James McAvoy brought this campaign to raise money to buy PPE equipment to NHS working on the frontline to the frontline. The equipment is sent to hospital trusts who then distribute it to the NHS staff. People can donate directly through the site or fundraise themselves and then donate the money to the campaign. McAvoy himself donated £275,000.

It could have been narrower and more inclusive

Although this campaign has done well, there are many reasons as to why it may not have gone as viral as the above two. Although the narrative arc is something we are aware of: doctors need masks, there aren’t enough, they’re struggling, the government doesn’t have enough, everyone’s rallying to make/buy them… there is no climax or resolution to the story, nor can there be one within a realistic time frame. This makes the story unending and therefore harder to grab a hold of. There are also so many of these campaigns to raise money for PPE equipment that it’s hard to decide which to give to and we see money dispersed between numerous campaigns, which makes it seem like less is given overall.

Another issues this campaign has is that there is no one character that stands out for us to relate too or inspire us or become our hero, as this affects all healthcare workers, they become some kind of faceless logo cartoon without personal stories or emotions to connect with, or worse, there are too many emotional stories we feel too overwhelmed by the scale of the problem. Although it is great James McAvoy donated such a huge amount and managed to get this campaign to the forefront, did he ‘hijack’ its popularity? Are people now focused more on his connection than any story or community formed and if that’s the case is he someone we can relate to or someone we believe that could ‘probably pay for the solution himself, or with his friends?’ Is he someone we see that could ‘fix the problem without having to make the regular person go out of pocket’? Is he someone that makes other people feel they can connect with him on this issue and they’re all in the same boat? These are obviously negative situations which could occur if a celebrity is involved with fundraising.

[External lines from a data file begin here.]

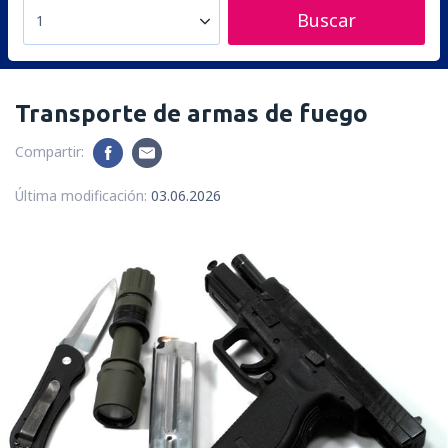
Buscar
1
Transporte de armas de fuego
Compartir:
Última modificación:
03.06.2026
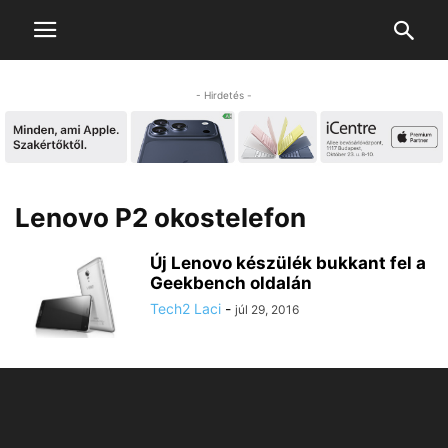
- Hirdetés -
Lenovo P2 okostelefon
Új Lenovo készülék bukkant fel a
Geekbench oldalán
Tech2 Laci
-
júl 29, 2016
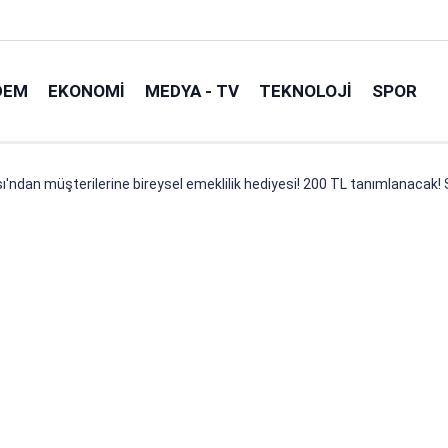
DEM
EKONOMI
MEDYA - TV
TEKNOLOJI
SPOR
ı'ndan müşterilerine bireysel emeklilik hediyesi! 200 TL tanımlanacak!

Lastly, the campaign asks you to donate, or set up your own fundraiser, or just adhere to government rules and stay home. This variety of asks confuses and dilutes the campaign. Captain Tom and the Run5 campaign had very clear asks that meant they could easily stay on top of their backers and see the impact easily. I have no doubt this campaign (and the wider campaigns surrounding it) have been a huge success, it is just not as evident and will not be as memorable.

So what can we learn?

When launching a campaign, make sure you have a story that is clear and easy to understand, make sure there is a character we can follow on the journey, and that there is a community and that community is inclusive and welcoming of everyone. Finally, make sure that there is only one clear ask.

Finally, all of these campaigns have done so well whether the decisions they made as to how they were implemented were conscious or not. There is a lot that professional fundraisers, small charities, and the everyday population can take from these to ensure that any future fundraising during Covid-19 and after has a greater chance of increasing the amount raised for all the good causes we individually support.